Anyone want to hazard a guess for me as to its weight or can confirm it will weigh less than 10kg.

Thanks
 
Can't be more than 500g or so? Some spacers and bolts, unless it's very different to the 120 drop kit I've been working on ...
 
Jon - did you mill yours from ally round bar to 25mm or so, with a 16mm bore? Or did you use polyurethane? I'm considering the poly route (it's easier for me to work at the moment :? ) - is there a lot (any??) movement there that would preclude using poly as a spacer do you think?
 
The slee one has a crossmembe piece as well?
I would need to know how long it is too to see if it would fit in my case
 
Gary Stockton said:
Jon - did you mill yours from ally round bar to 25mm or so, with a 16mm bore? Or did you use polyurethane? I'm considering the poly route (it's easier for me to work at the moment :? ) - is there a lot (any??) movement there that would preclude using poly as a spacer do you think?
I used Aluminium, if you use plastic I would use a strong one that won't flex. The 100 diff drop has a cross member as Andy said so not just spacers which is why the Slee ones are so expensive even without shipping.
 
Thanks Jon - I'll get some round bar then and have a play with that. Will be fun getting both bits exactly the same height!
 
I should have a lathe again at the end of the month if you don't manage it :lol: Should I clean up and fettle that little hot glue gun for you now I have some time and space on my hands or do you have other plans / requirements now?
 
Nope, no other plans - so that would be fantastic - was thinking about that just yesterday :clap:

I've still to get under the wagon properly to have a good look-see - i think I have enough room for the drop without hitting the ASFIR plate because that isn't profiled at all at that section, so that'll simplify things.

Sorry for the hi-jack, guys!
 
Somethings puzzling me here now - I'm sure it's just me being a bit dim as per usual. :lol:

I get the need for a diff drop kit - it levels out the CV angles after a lift so that at the least they run 'straight' and at best they don't bind up under full axle travel or on full steering lock.
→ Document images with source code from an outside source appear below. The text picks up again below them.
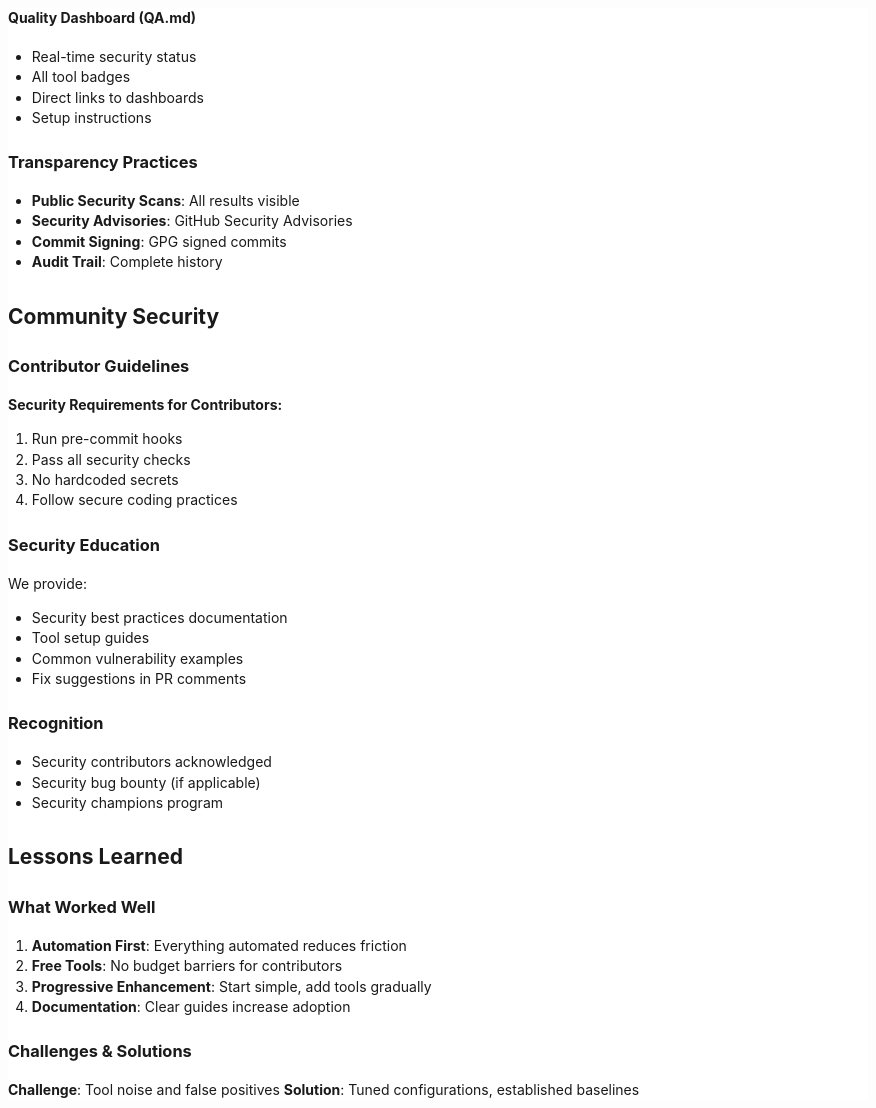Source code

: #### Quality Dashboard (QA.md)

- Real-time security status
- All tool badges
- Direct links to dashboards
- Setup instructions

### Transparency Practices

- **Public Security Scans**: All results visible
- **Security Advisories**: GitHub Security Advisories
- **Commit Signing**: GPG signed commits
- **Audit Trail**: Complete history

## Community Security

### Contributor Guidelines

**Security Requirements for Contributors:**

1. Run pre-commit hooks
2. Pass all security checks
3. No hardcoded secrets
4. Follow secure coding practices

### Security Education

We provide:

- Security best practices documentation
- Tool setup guides
- Common vulnerability examples
- Fix suggestions in PR comments

### Recognition

- Security contributors acknowledged
- Security bug bounty (if applicable)
- Security champions program

## Lessons Learned

### What Worked Well

1. **Automation First**: Everything automated reduces friction
2. **Free Tools**: No budget barriers for contributors
3. **Progressive Enhancement**: Start simple, add tools gradually
4. **Documentation**: Clear guides increase adoption

### Challenges & Solutions

**Challenge**: Tool noise and false positives
**Solution**: Tuned configurations, established baselines
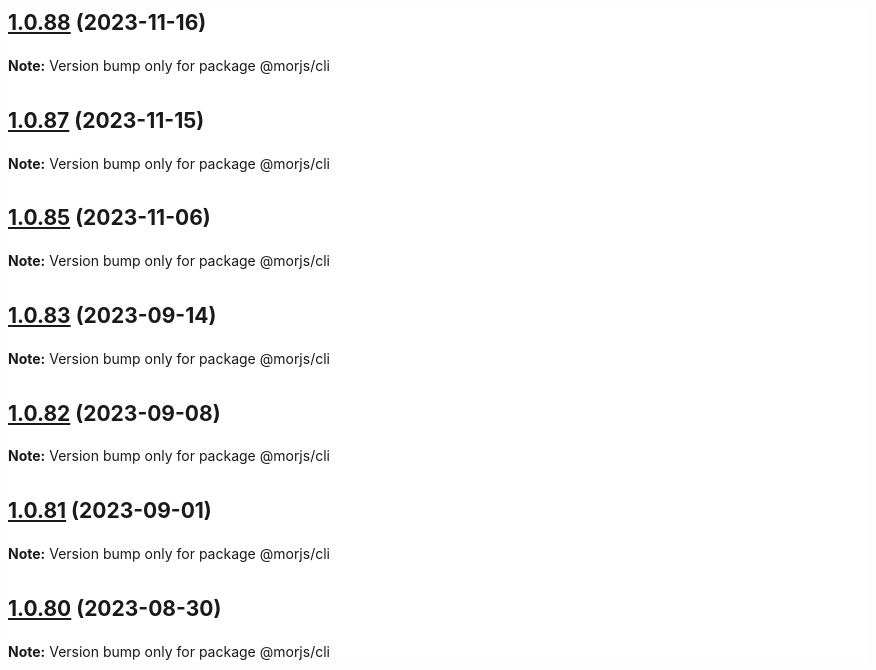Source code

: 



## [1.0.88](https://github.com/eleme/morjs/compare/v1.0.87...v1.0.88) (2023-11-16)

**Note:** Version bump only for package @morjs/cli





## [1.0.87](https://github.com/eleme/morjs/compare/v1.0.86...v1.0.87) (2023-11-15)

**Note:** Version bump only for package @morjs/cli





## [1.0.85](https://github.com/eleme/morjs/compare/v1.0.84...v1.0.85) (2023-11-06)

**Note:** Version bump only for package @morjs/cli





## [1.0.83](https://github.com/eleme/morjs/compare/v1.0.82...v1.0.83) (2023-09-14)

**Note:** Version bump only for package @morjs/cli





## [1.0.82](https://github.com/eleme/morjs/compare/v1.0.81...v1.0.82) (2023-09-08)

**Note:** Version bump only for package @morjs/cli





## [1.0.81](https://github.com/eleme/morjs/compare/v1.0.80...v1.0.81) (2023-09-01)

**Note:** Version bump only for package @morjs/cli





## [1.0.80](https://github.com/eleme/morjs/compare/v1.0.79...v1.0.80) (2023-08-30)

**Note:** Version bump only for package @morjs/cli
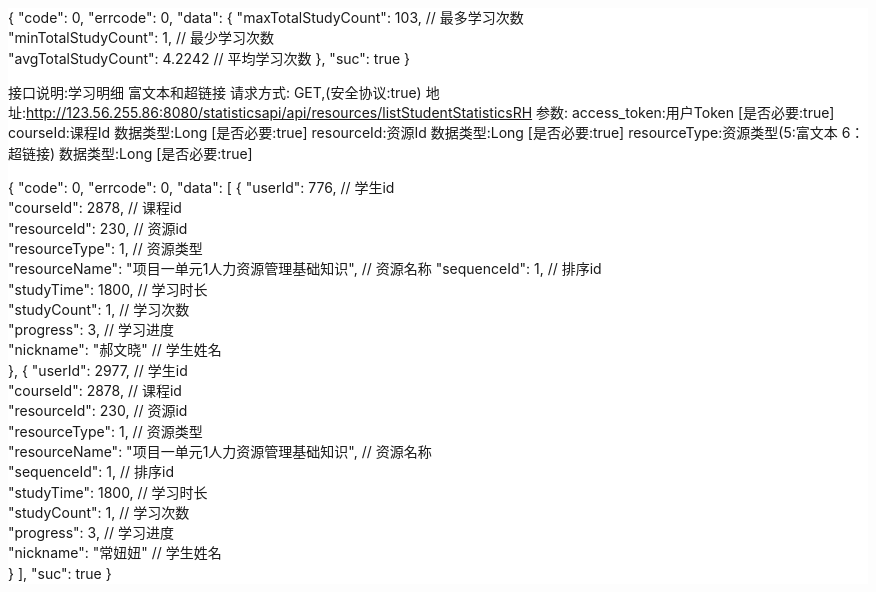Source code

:
{
    "code": 0,
    "errcode": 0,
    "data": {
        "maxTotalStudyCount": 103,          // 最多学习次数  
        "minTotalStudyCount": 1,            // 最少学习次数  
        "avgTotalStudyCount": 4.2242        // 平均学习次数
    },
    "suc": true
}	



接口说明:学习明细 富文本和超链接 请求方式: GET,(安全协议:true)
地址:http://123.56.255.86:8080/statisticsapi/api/resources/listStudentStatisticsRH
参数:
access_token:用户Token [是否必要:true]
courseId:课程Id 数据类型:Long [是否必要:true]
resourceId:资源Id 数据类型:Long [是否必要:true]
resourceType:资源类型(5:富文本 6：超链接) 数据类型:Long [是否必要:true]


{
    "code": 0,
    "errcode": 0,
    "data": [
        {
            "userId": 776,                                        // 学生id         
            "courseId": 2878,                                     // 课程id       
            "resourceId": 230,                                   // 资源id     
            "resourceType": 1,                                    // 资源类型   
            "resourceName": "项目一单元1人力资源管理基础知识",    // 资源名称 
            "sequenceId": 1,                                     // 排序id     
            "studyTime": 1800,                                   // 学习时长      
            "studyCount": 1,                                     // 学习次数     
            "progress": 3,                                        // 学习进度       
            "nickname": "郝文晓"                                  // 学生姓名     
        },
        {
            "userId": 2977,                                            // 学生id    
            "courseId": 2878,                                          // 课程id    
            "resourceId": 230,                                        // 资源id     
            "resourceType": 1,                                         // 资源类型    
            "resourceName": "项目一单元1人力资源管理基础知识",          // 资源名称                
            "sequenceId": 1,                                          // 排序id     
            "studyTime": 1800,                                        // 学习时长     
            "studyCount": 1,                                          // 学习次数     
            "progress": 3,                                             // 学习进度    
            "nickname": "常妞妞"                                    // 学生姓名       
        }
    ],
    "suc": true
}
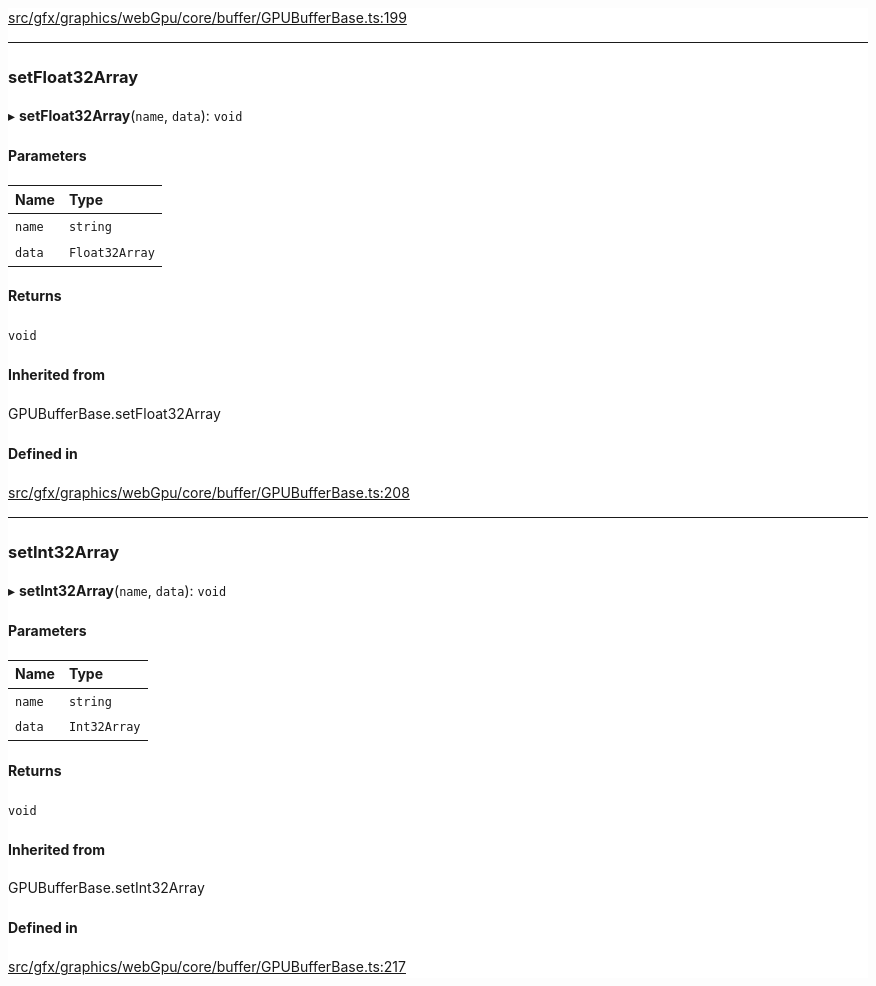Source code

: [src/gfx/graphics/webGpu/core/buffer/GPUBufferBase.ts:199](https://github.com/Orillusion/orillusion/blob/main/src/gfx/graphics/webGpu/core/buffer/GPUBufferBase.ts#L199)

___

### setFloat32Array

▸ **setFloat32Array**(`name`, `data`): `void`

#### Parameters

| Name | Type |
| :------ | :------ |
| `name` | `string` |
| `data` | `Float32Array` |

#### Returns

`void`

#### Inherited from

GPUBufferBase.setFloat32Array

#### Defined in

[src/gfx/graphics/webGpu/core/buffer/GPUBufferBase.ts:208](https://github.com/Orillusion/orillusion/blob/main/src/gfx/graphics/webGpu/core/buffer/GPUBufferBase.ts#L208)

___

### setInt32Array

▸ **setInt32Array**(`name`, `data`): `void`

#### Parameters

| Name | Type |
| :------ | :------ |
| `name` | `string` |
| `data` | `Int32Array` |

#### Returns

`void`

#### Inherited from

GPUBufferBase.setInt32Array

#### Defined in

[src/gfx/graphics/webGpu/core/buffer/GPUBufferBase.ts:217](https://github.com/Orillusion/orillusion/blob/main/src/gfx/graphics/webGpu/core/buffer/GPUBufferBase.ts#L217)
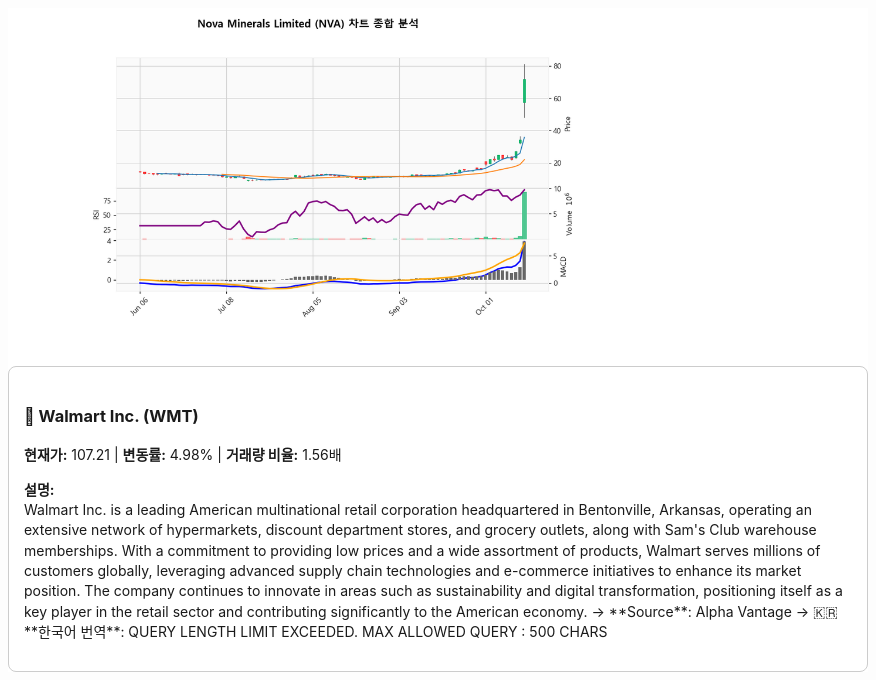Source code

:   <img src="/assets/chartimg/NVA_expert_chart.png" style="width:100%;max-width:600px;height:auto;border-radius:4px;margin-top:10px;" />
</div>


<div style="border:1px solid #ccc;padding:15px;margin:10px 0;border-radius:8px;">
  <h3>🔹 Walmart Inc. (WMT)</h3>
  <p><strong>현재가:</strong> 107.21 | <strong>변동률:</strong> 4.98% | <strong>거래량 비율:</strong> 1.56배</p>
  <p><strong>설명:</strong><br>Walmart Inc. is a leading American multinational retail corporation headquartered in Bentonville, Arkansas, operating an extensive network of hypermarkets, discount department stores, and grocery outlets, along with Sam's Club warehouse memberships. With a commitment to providing low prices and a wide assortment of products, Walmart serves millions of customers globally, leveraging advanced supply chain technologies and e-commerce initiatives to enhance its market position. The company continues to innovate in areas such as sustainability and digital transformation, positioning itself as a key player in the retail sector and contributing significantly to the American economy.
→ **Source**: Alpha Vantage
→ 🇰🇷 **한국어 번역**: QUERY LENGTH LIMIT EXCEEDED. MAX ALLOWED QUERY : 500 CHARS</p>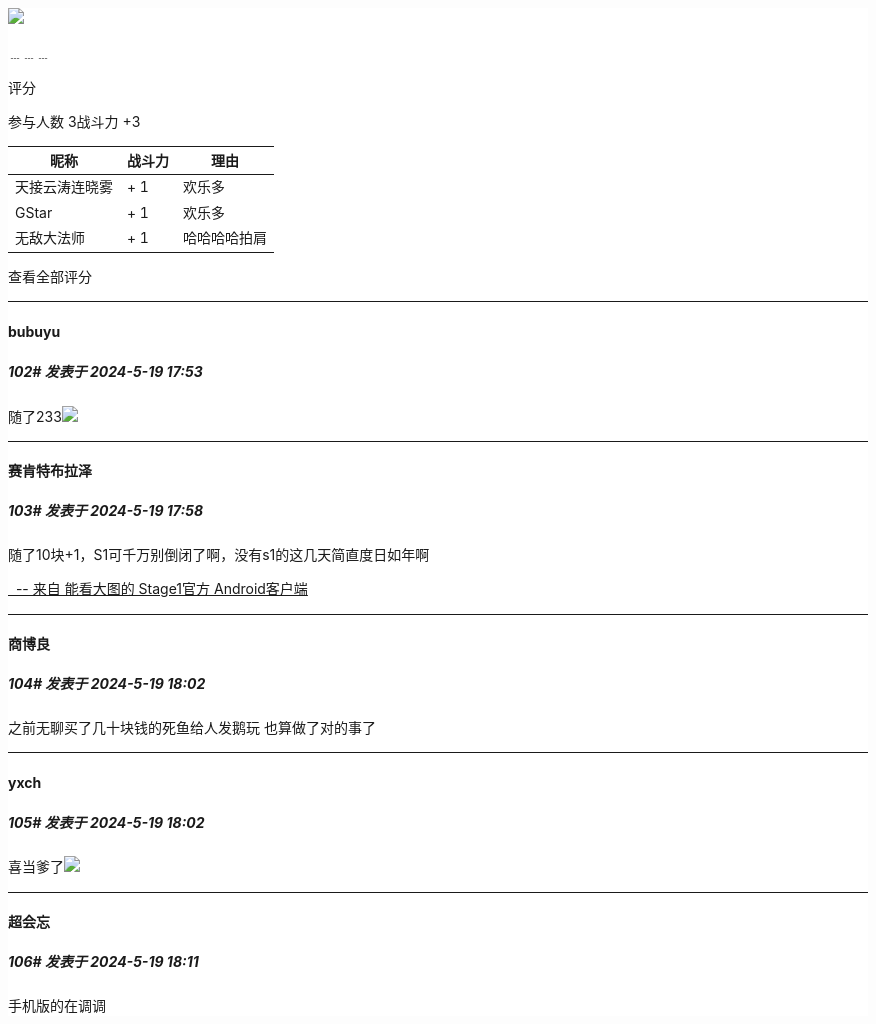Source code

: <img src="https://p.sda1.dev/17/5229d0e87530972a4bc7af65855c3539/CMP_20240519174725603.jpg" referrerpolicy="no-referrer">

﹍﹍﹍

评分

 参与人数 3战斗力 +3

|昵称|战斗力|理由|
|----|---|---|
| 天接云涛连晓雾| + 1|欢乐多|
| GStar| + 1|欢乐多|
| 无敌大法师| + 1|哈哈哈哈拍肩|

查看全部评分

*****

####  bubuyu  
##### 102#       发表于 2024-5-19 17:53

随了233<img src="https://static.saraba1st.com/image/smiley/face2017/067.png" referrerpolicy="no-referrer">

*****

####  赛肯特布拉泽  
##### 103#       发表于 2024-5-19 17:58

随了10块+1，S1可千万别倒闭了啊，没有s1的这几天简直度日如年啊

[  -- 来自 能看大图的 Stage1官方 Android客户端](https://www.coolapk.com/apk/140634)

*****

####  商博良  
##### 104#       发表于 2024-5-19 18:02

之前无聊买了几十块钱的死鱼给人发鹅玩 也算做了对的事了

*****

####  yxch  
##### 105#       发表于 2024-5-19 18:02

喜当爹了<img src="https://static.saraba1st.com/image/smiley/face2017/067.png" referrerpolicy="no-referrer"> 

*****

####  超会忘  
##### 106#       发表于 2024-5-19 18:11

手机版的在调调
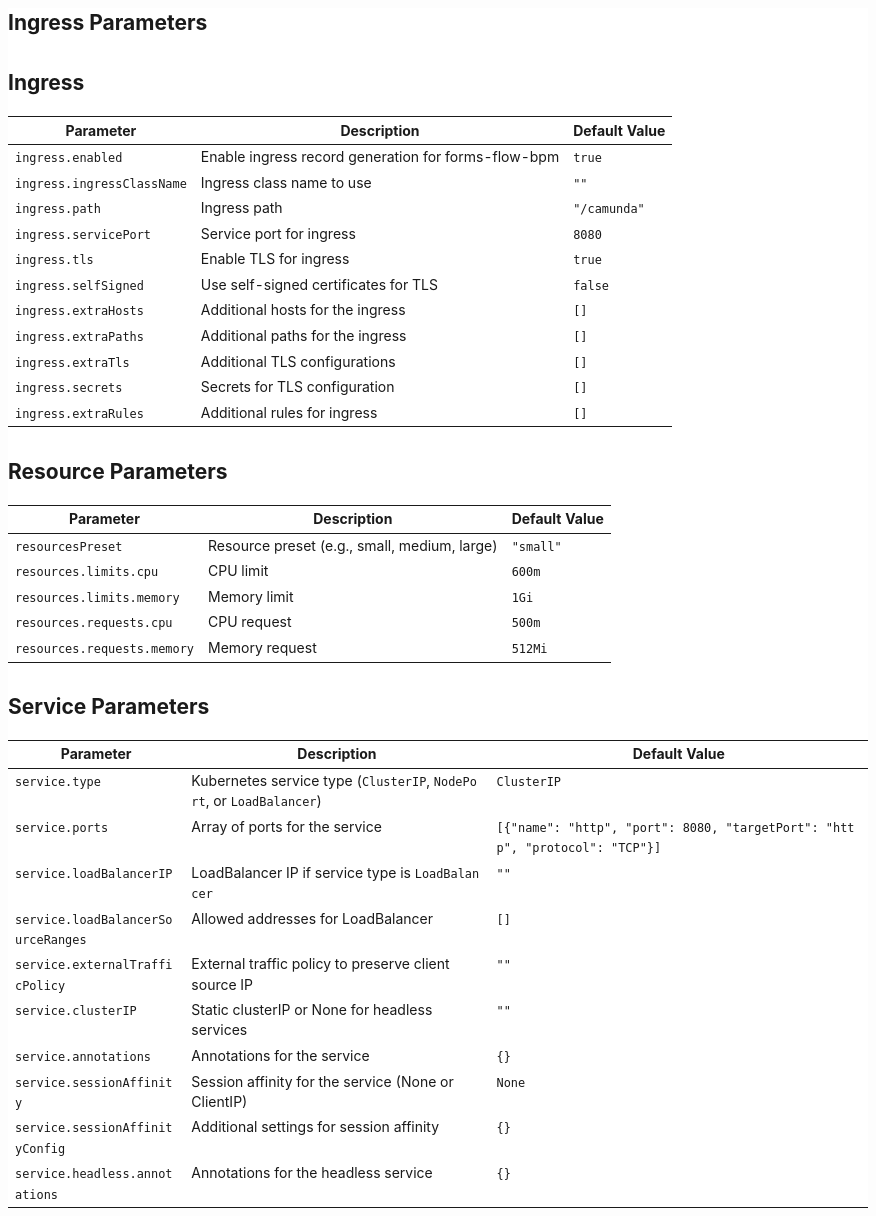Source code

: 
## Ingress Parameters

## Ingress

| Parameter                                  | Description                                                                                   | Default Value               |
|--------------------------------------------|-----------------------------------------------------------------------------------------------|-----------------------------|
| `ingress.enabled`                          | Enable ingress record generation for forms-flow-bpm                                        | `true`                      |
| `ingress.ingressClassName`                | Ingress class name to use                                                                    | `""`                        |
| `ingress.path`                            | Ingress path                                                                                 | `"/camunda"`                |
| `ingress.servicePort`                     | Service port for ingress                                                                     | `8080`                      |
| `ingress.tls`                             | Enable TLS for ingress                                                                        | `true`                      |
| `ingress.selfSigned`                      | Use self-signed certificates for TLS                                                          | `false`                     |
| `ingress.extraHosts`                      | Additional hosts for the ingress                                                              | `[]`                        |
| `ingress.extraPaths`                      | Additional paths for the ingress                                                              | `[]`                        |
| `ingress.extraTls`                        | Additional TLS configurations                                                                  | `[]`                        |
| `ingress.secrets`                         | Secrets for TLS configuration                                                                  | `[]`                        |
| `ingress.extraRules`                      | Additional rules for ingress                                                                   | `[]`                        |

## Resource Parameters

| Parameter                                  | Description                                                                                   | Default Value               |
|--------------------------------------------|-----------------------------------------------------------------------------------------------|-----------------------------|
| `resourcesPreset`                         | Resource preset (e.g., small, medium, large)                                                | `"small"`                   |
| `resources.limits.cpu`                    | CPU limit                                                                                     | `600m`                      |
| `resources.limits.memory`                 | Memory limit                                                                                  | `1Gi`                       |
| `resources.requests.cpu`                  | CPU request                                                                                   | `500m`                      |
| `resources.requests.memory`               | Memory request                                                                                | `512Mi`                     |

## Service Parameters

| Parameter                                  | Description                                                                                   | Default Value               |
|--------------------------------------------|-----------------------------------------------------------------------------------------------|-----------------------------|
| `service.type`                            | Kubernetes service type (`ClusterIP`, `NodePort`, or `LoadBalancer`)                        | `ClusterIP`                 |
| `service.ports`                          | Array of ports for the service                                                                 | `[{"name": "http", "port": 8080, "targetPort": "http", "protocol": "TCP"}]` |
| `service.loadBalancerIP`                  | LoadBalancer IP if service type is `LoadBalancer`                                            | `""`                        |
| `service.loadBalancerSourceRanges`        | Allowed addresses for LoadBalancer                                                             | `[]`                        |
| `service.externalTrafficPolicy`           | External traffic policy to preserve client source IP                                          | `""`                        |
| `service.clusterIP`                       | Static clusterIP or None for headless services                                                | `""`                        |
| `service.annotations`                      | Annotations for the service                                                                   | `{}`                        |
| `service.sessionAffinity`                 | Session affinity for the service (None or ClientIP)                                          | `None`                      |
| `service.sessionAffinityConfig`           | Additional settings for session affinity                                                       | `{}`                        |
| `service.headless.annotations`            | Annotations for the headless service                                                           | `{}`                        |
all fine so far. :thumbup:

But - surely then the T-Case to front diff angles go wonky becuase you've now moved the front diff onto a lower plane than the T-Case etc. Or can those joints - UJ's I guess? handle the slightly increased angles?

Or have I lost the plot here entirely? It's a Friday afternoon, so I may have :lol: :lol:
 
the diffdrop kits only usually lower the front part of diff, the back part pivots.
however, yes the UJ will still be sitting in a different position
 
OK - so I'm not (entirely :D ) doff then. I assume that with UJ's being the device they are that they can handle those extra angles without too much of a problem?
 
The diff drop should keep the diff level, so the diff and prop shaft flanges are parallel, in an ideal word, that's what I did with my diff drop. If only the front of the diff is dropped then you get a similar effect to what happens on a solid front axle with a suspension lift but it's such a small drop it's unlikely to cause any problems.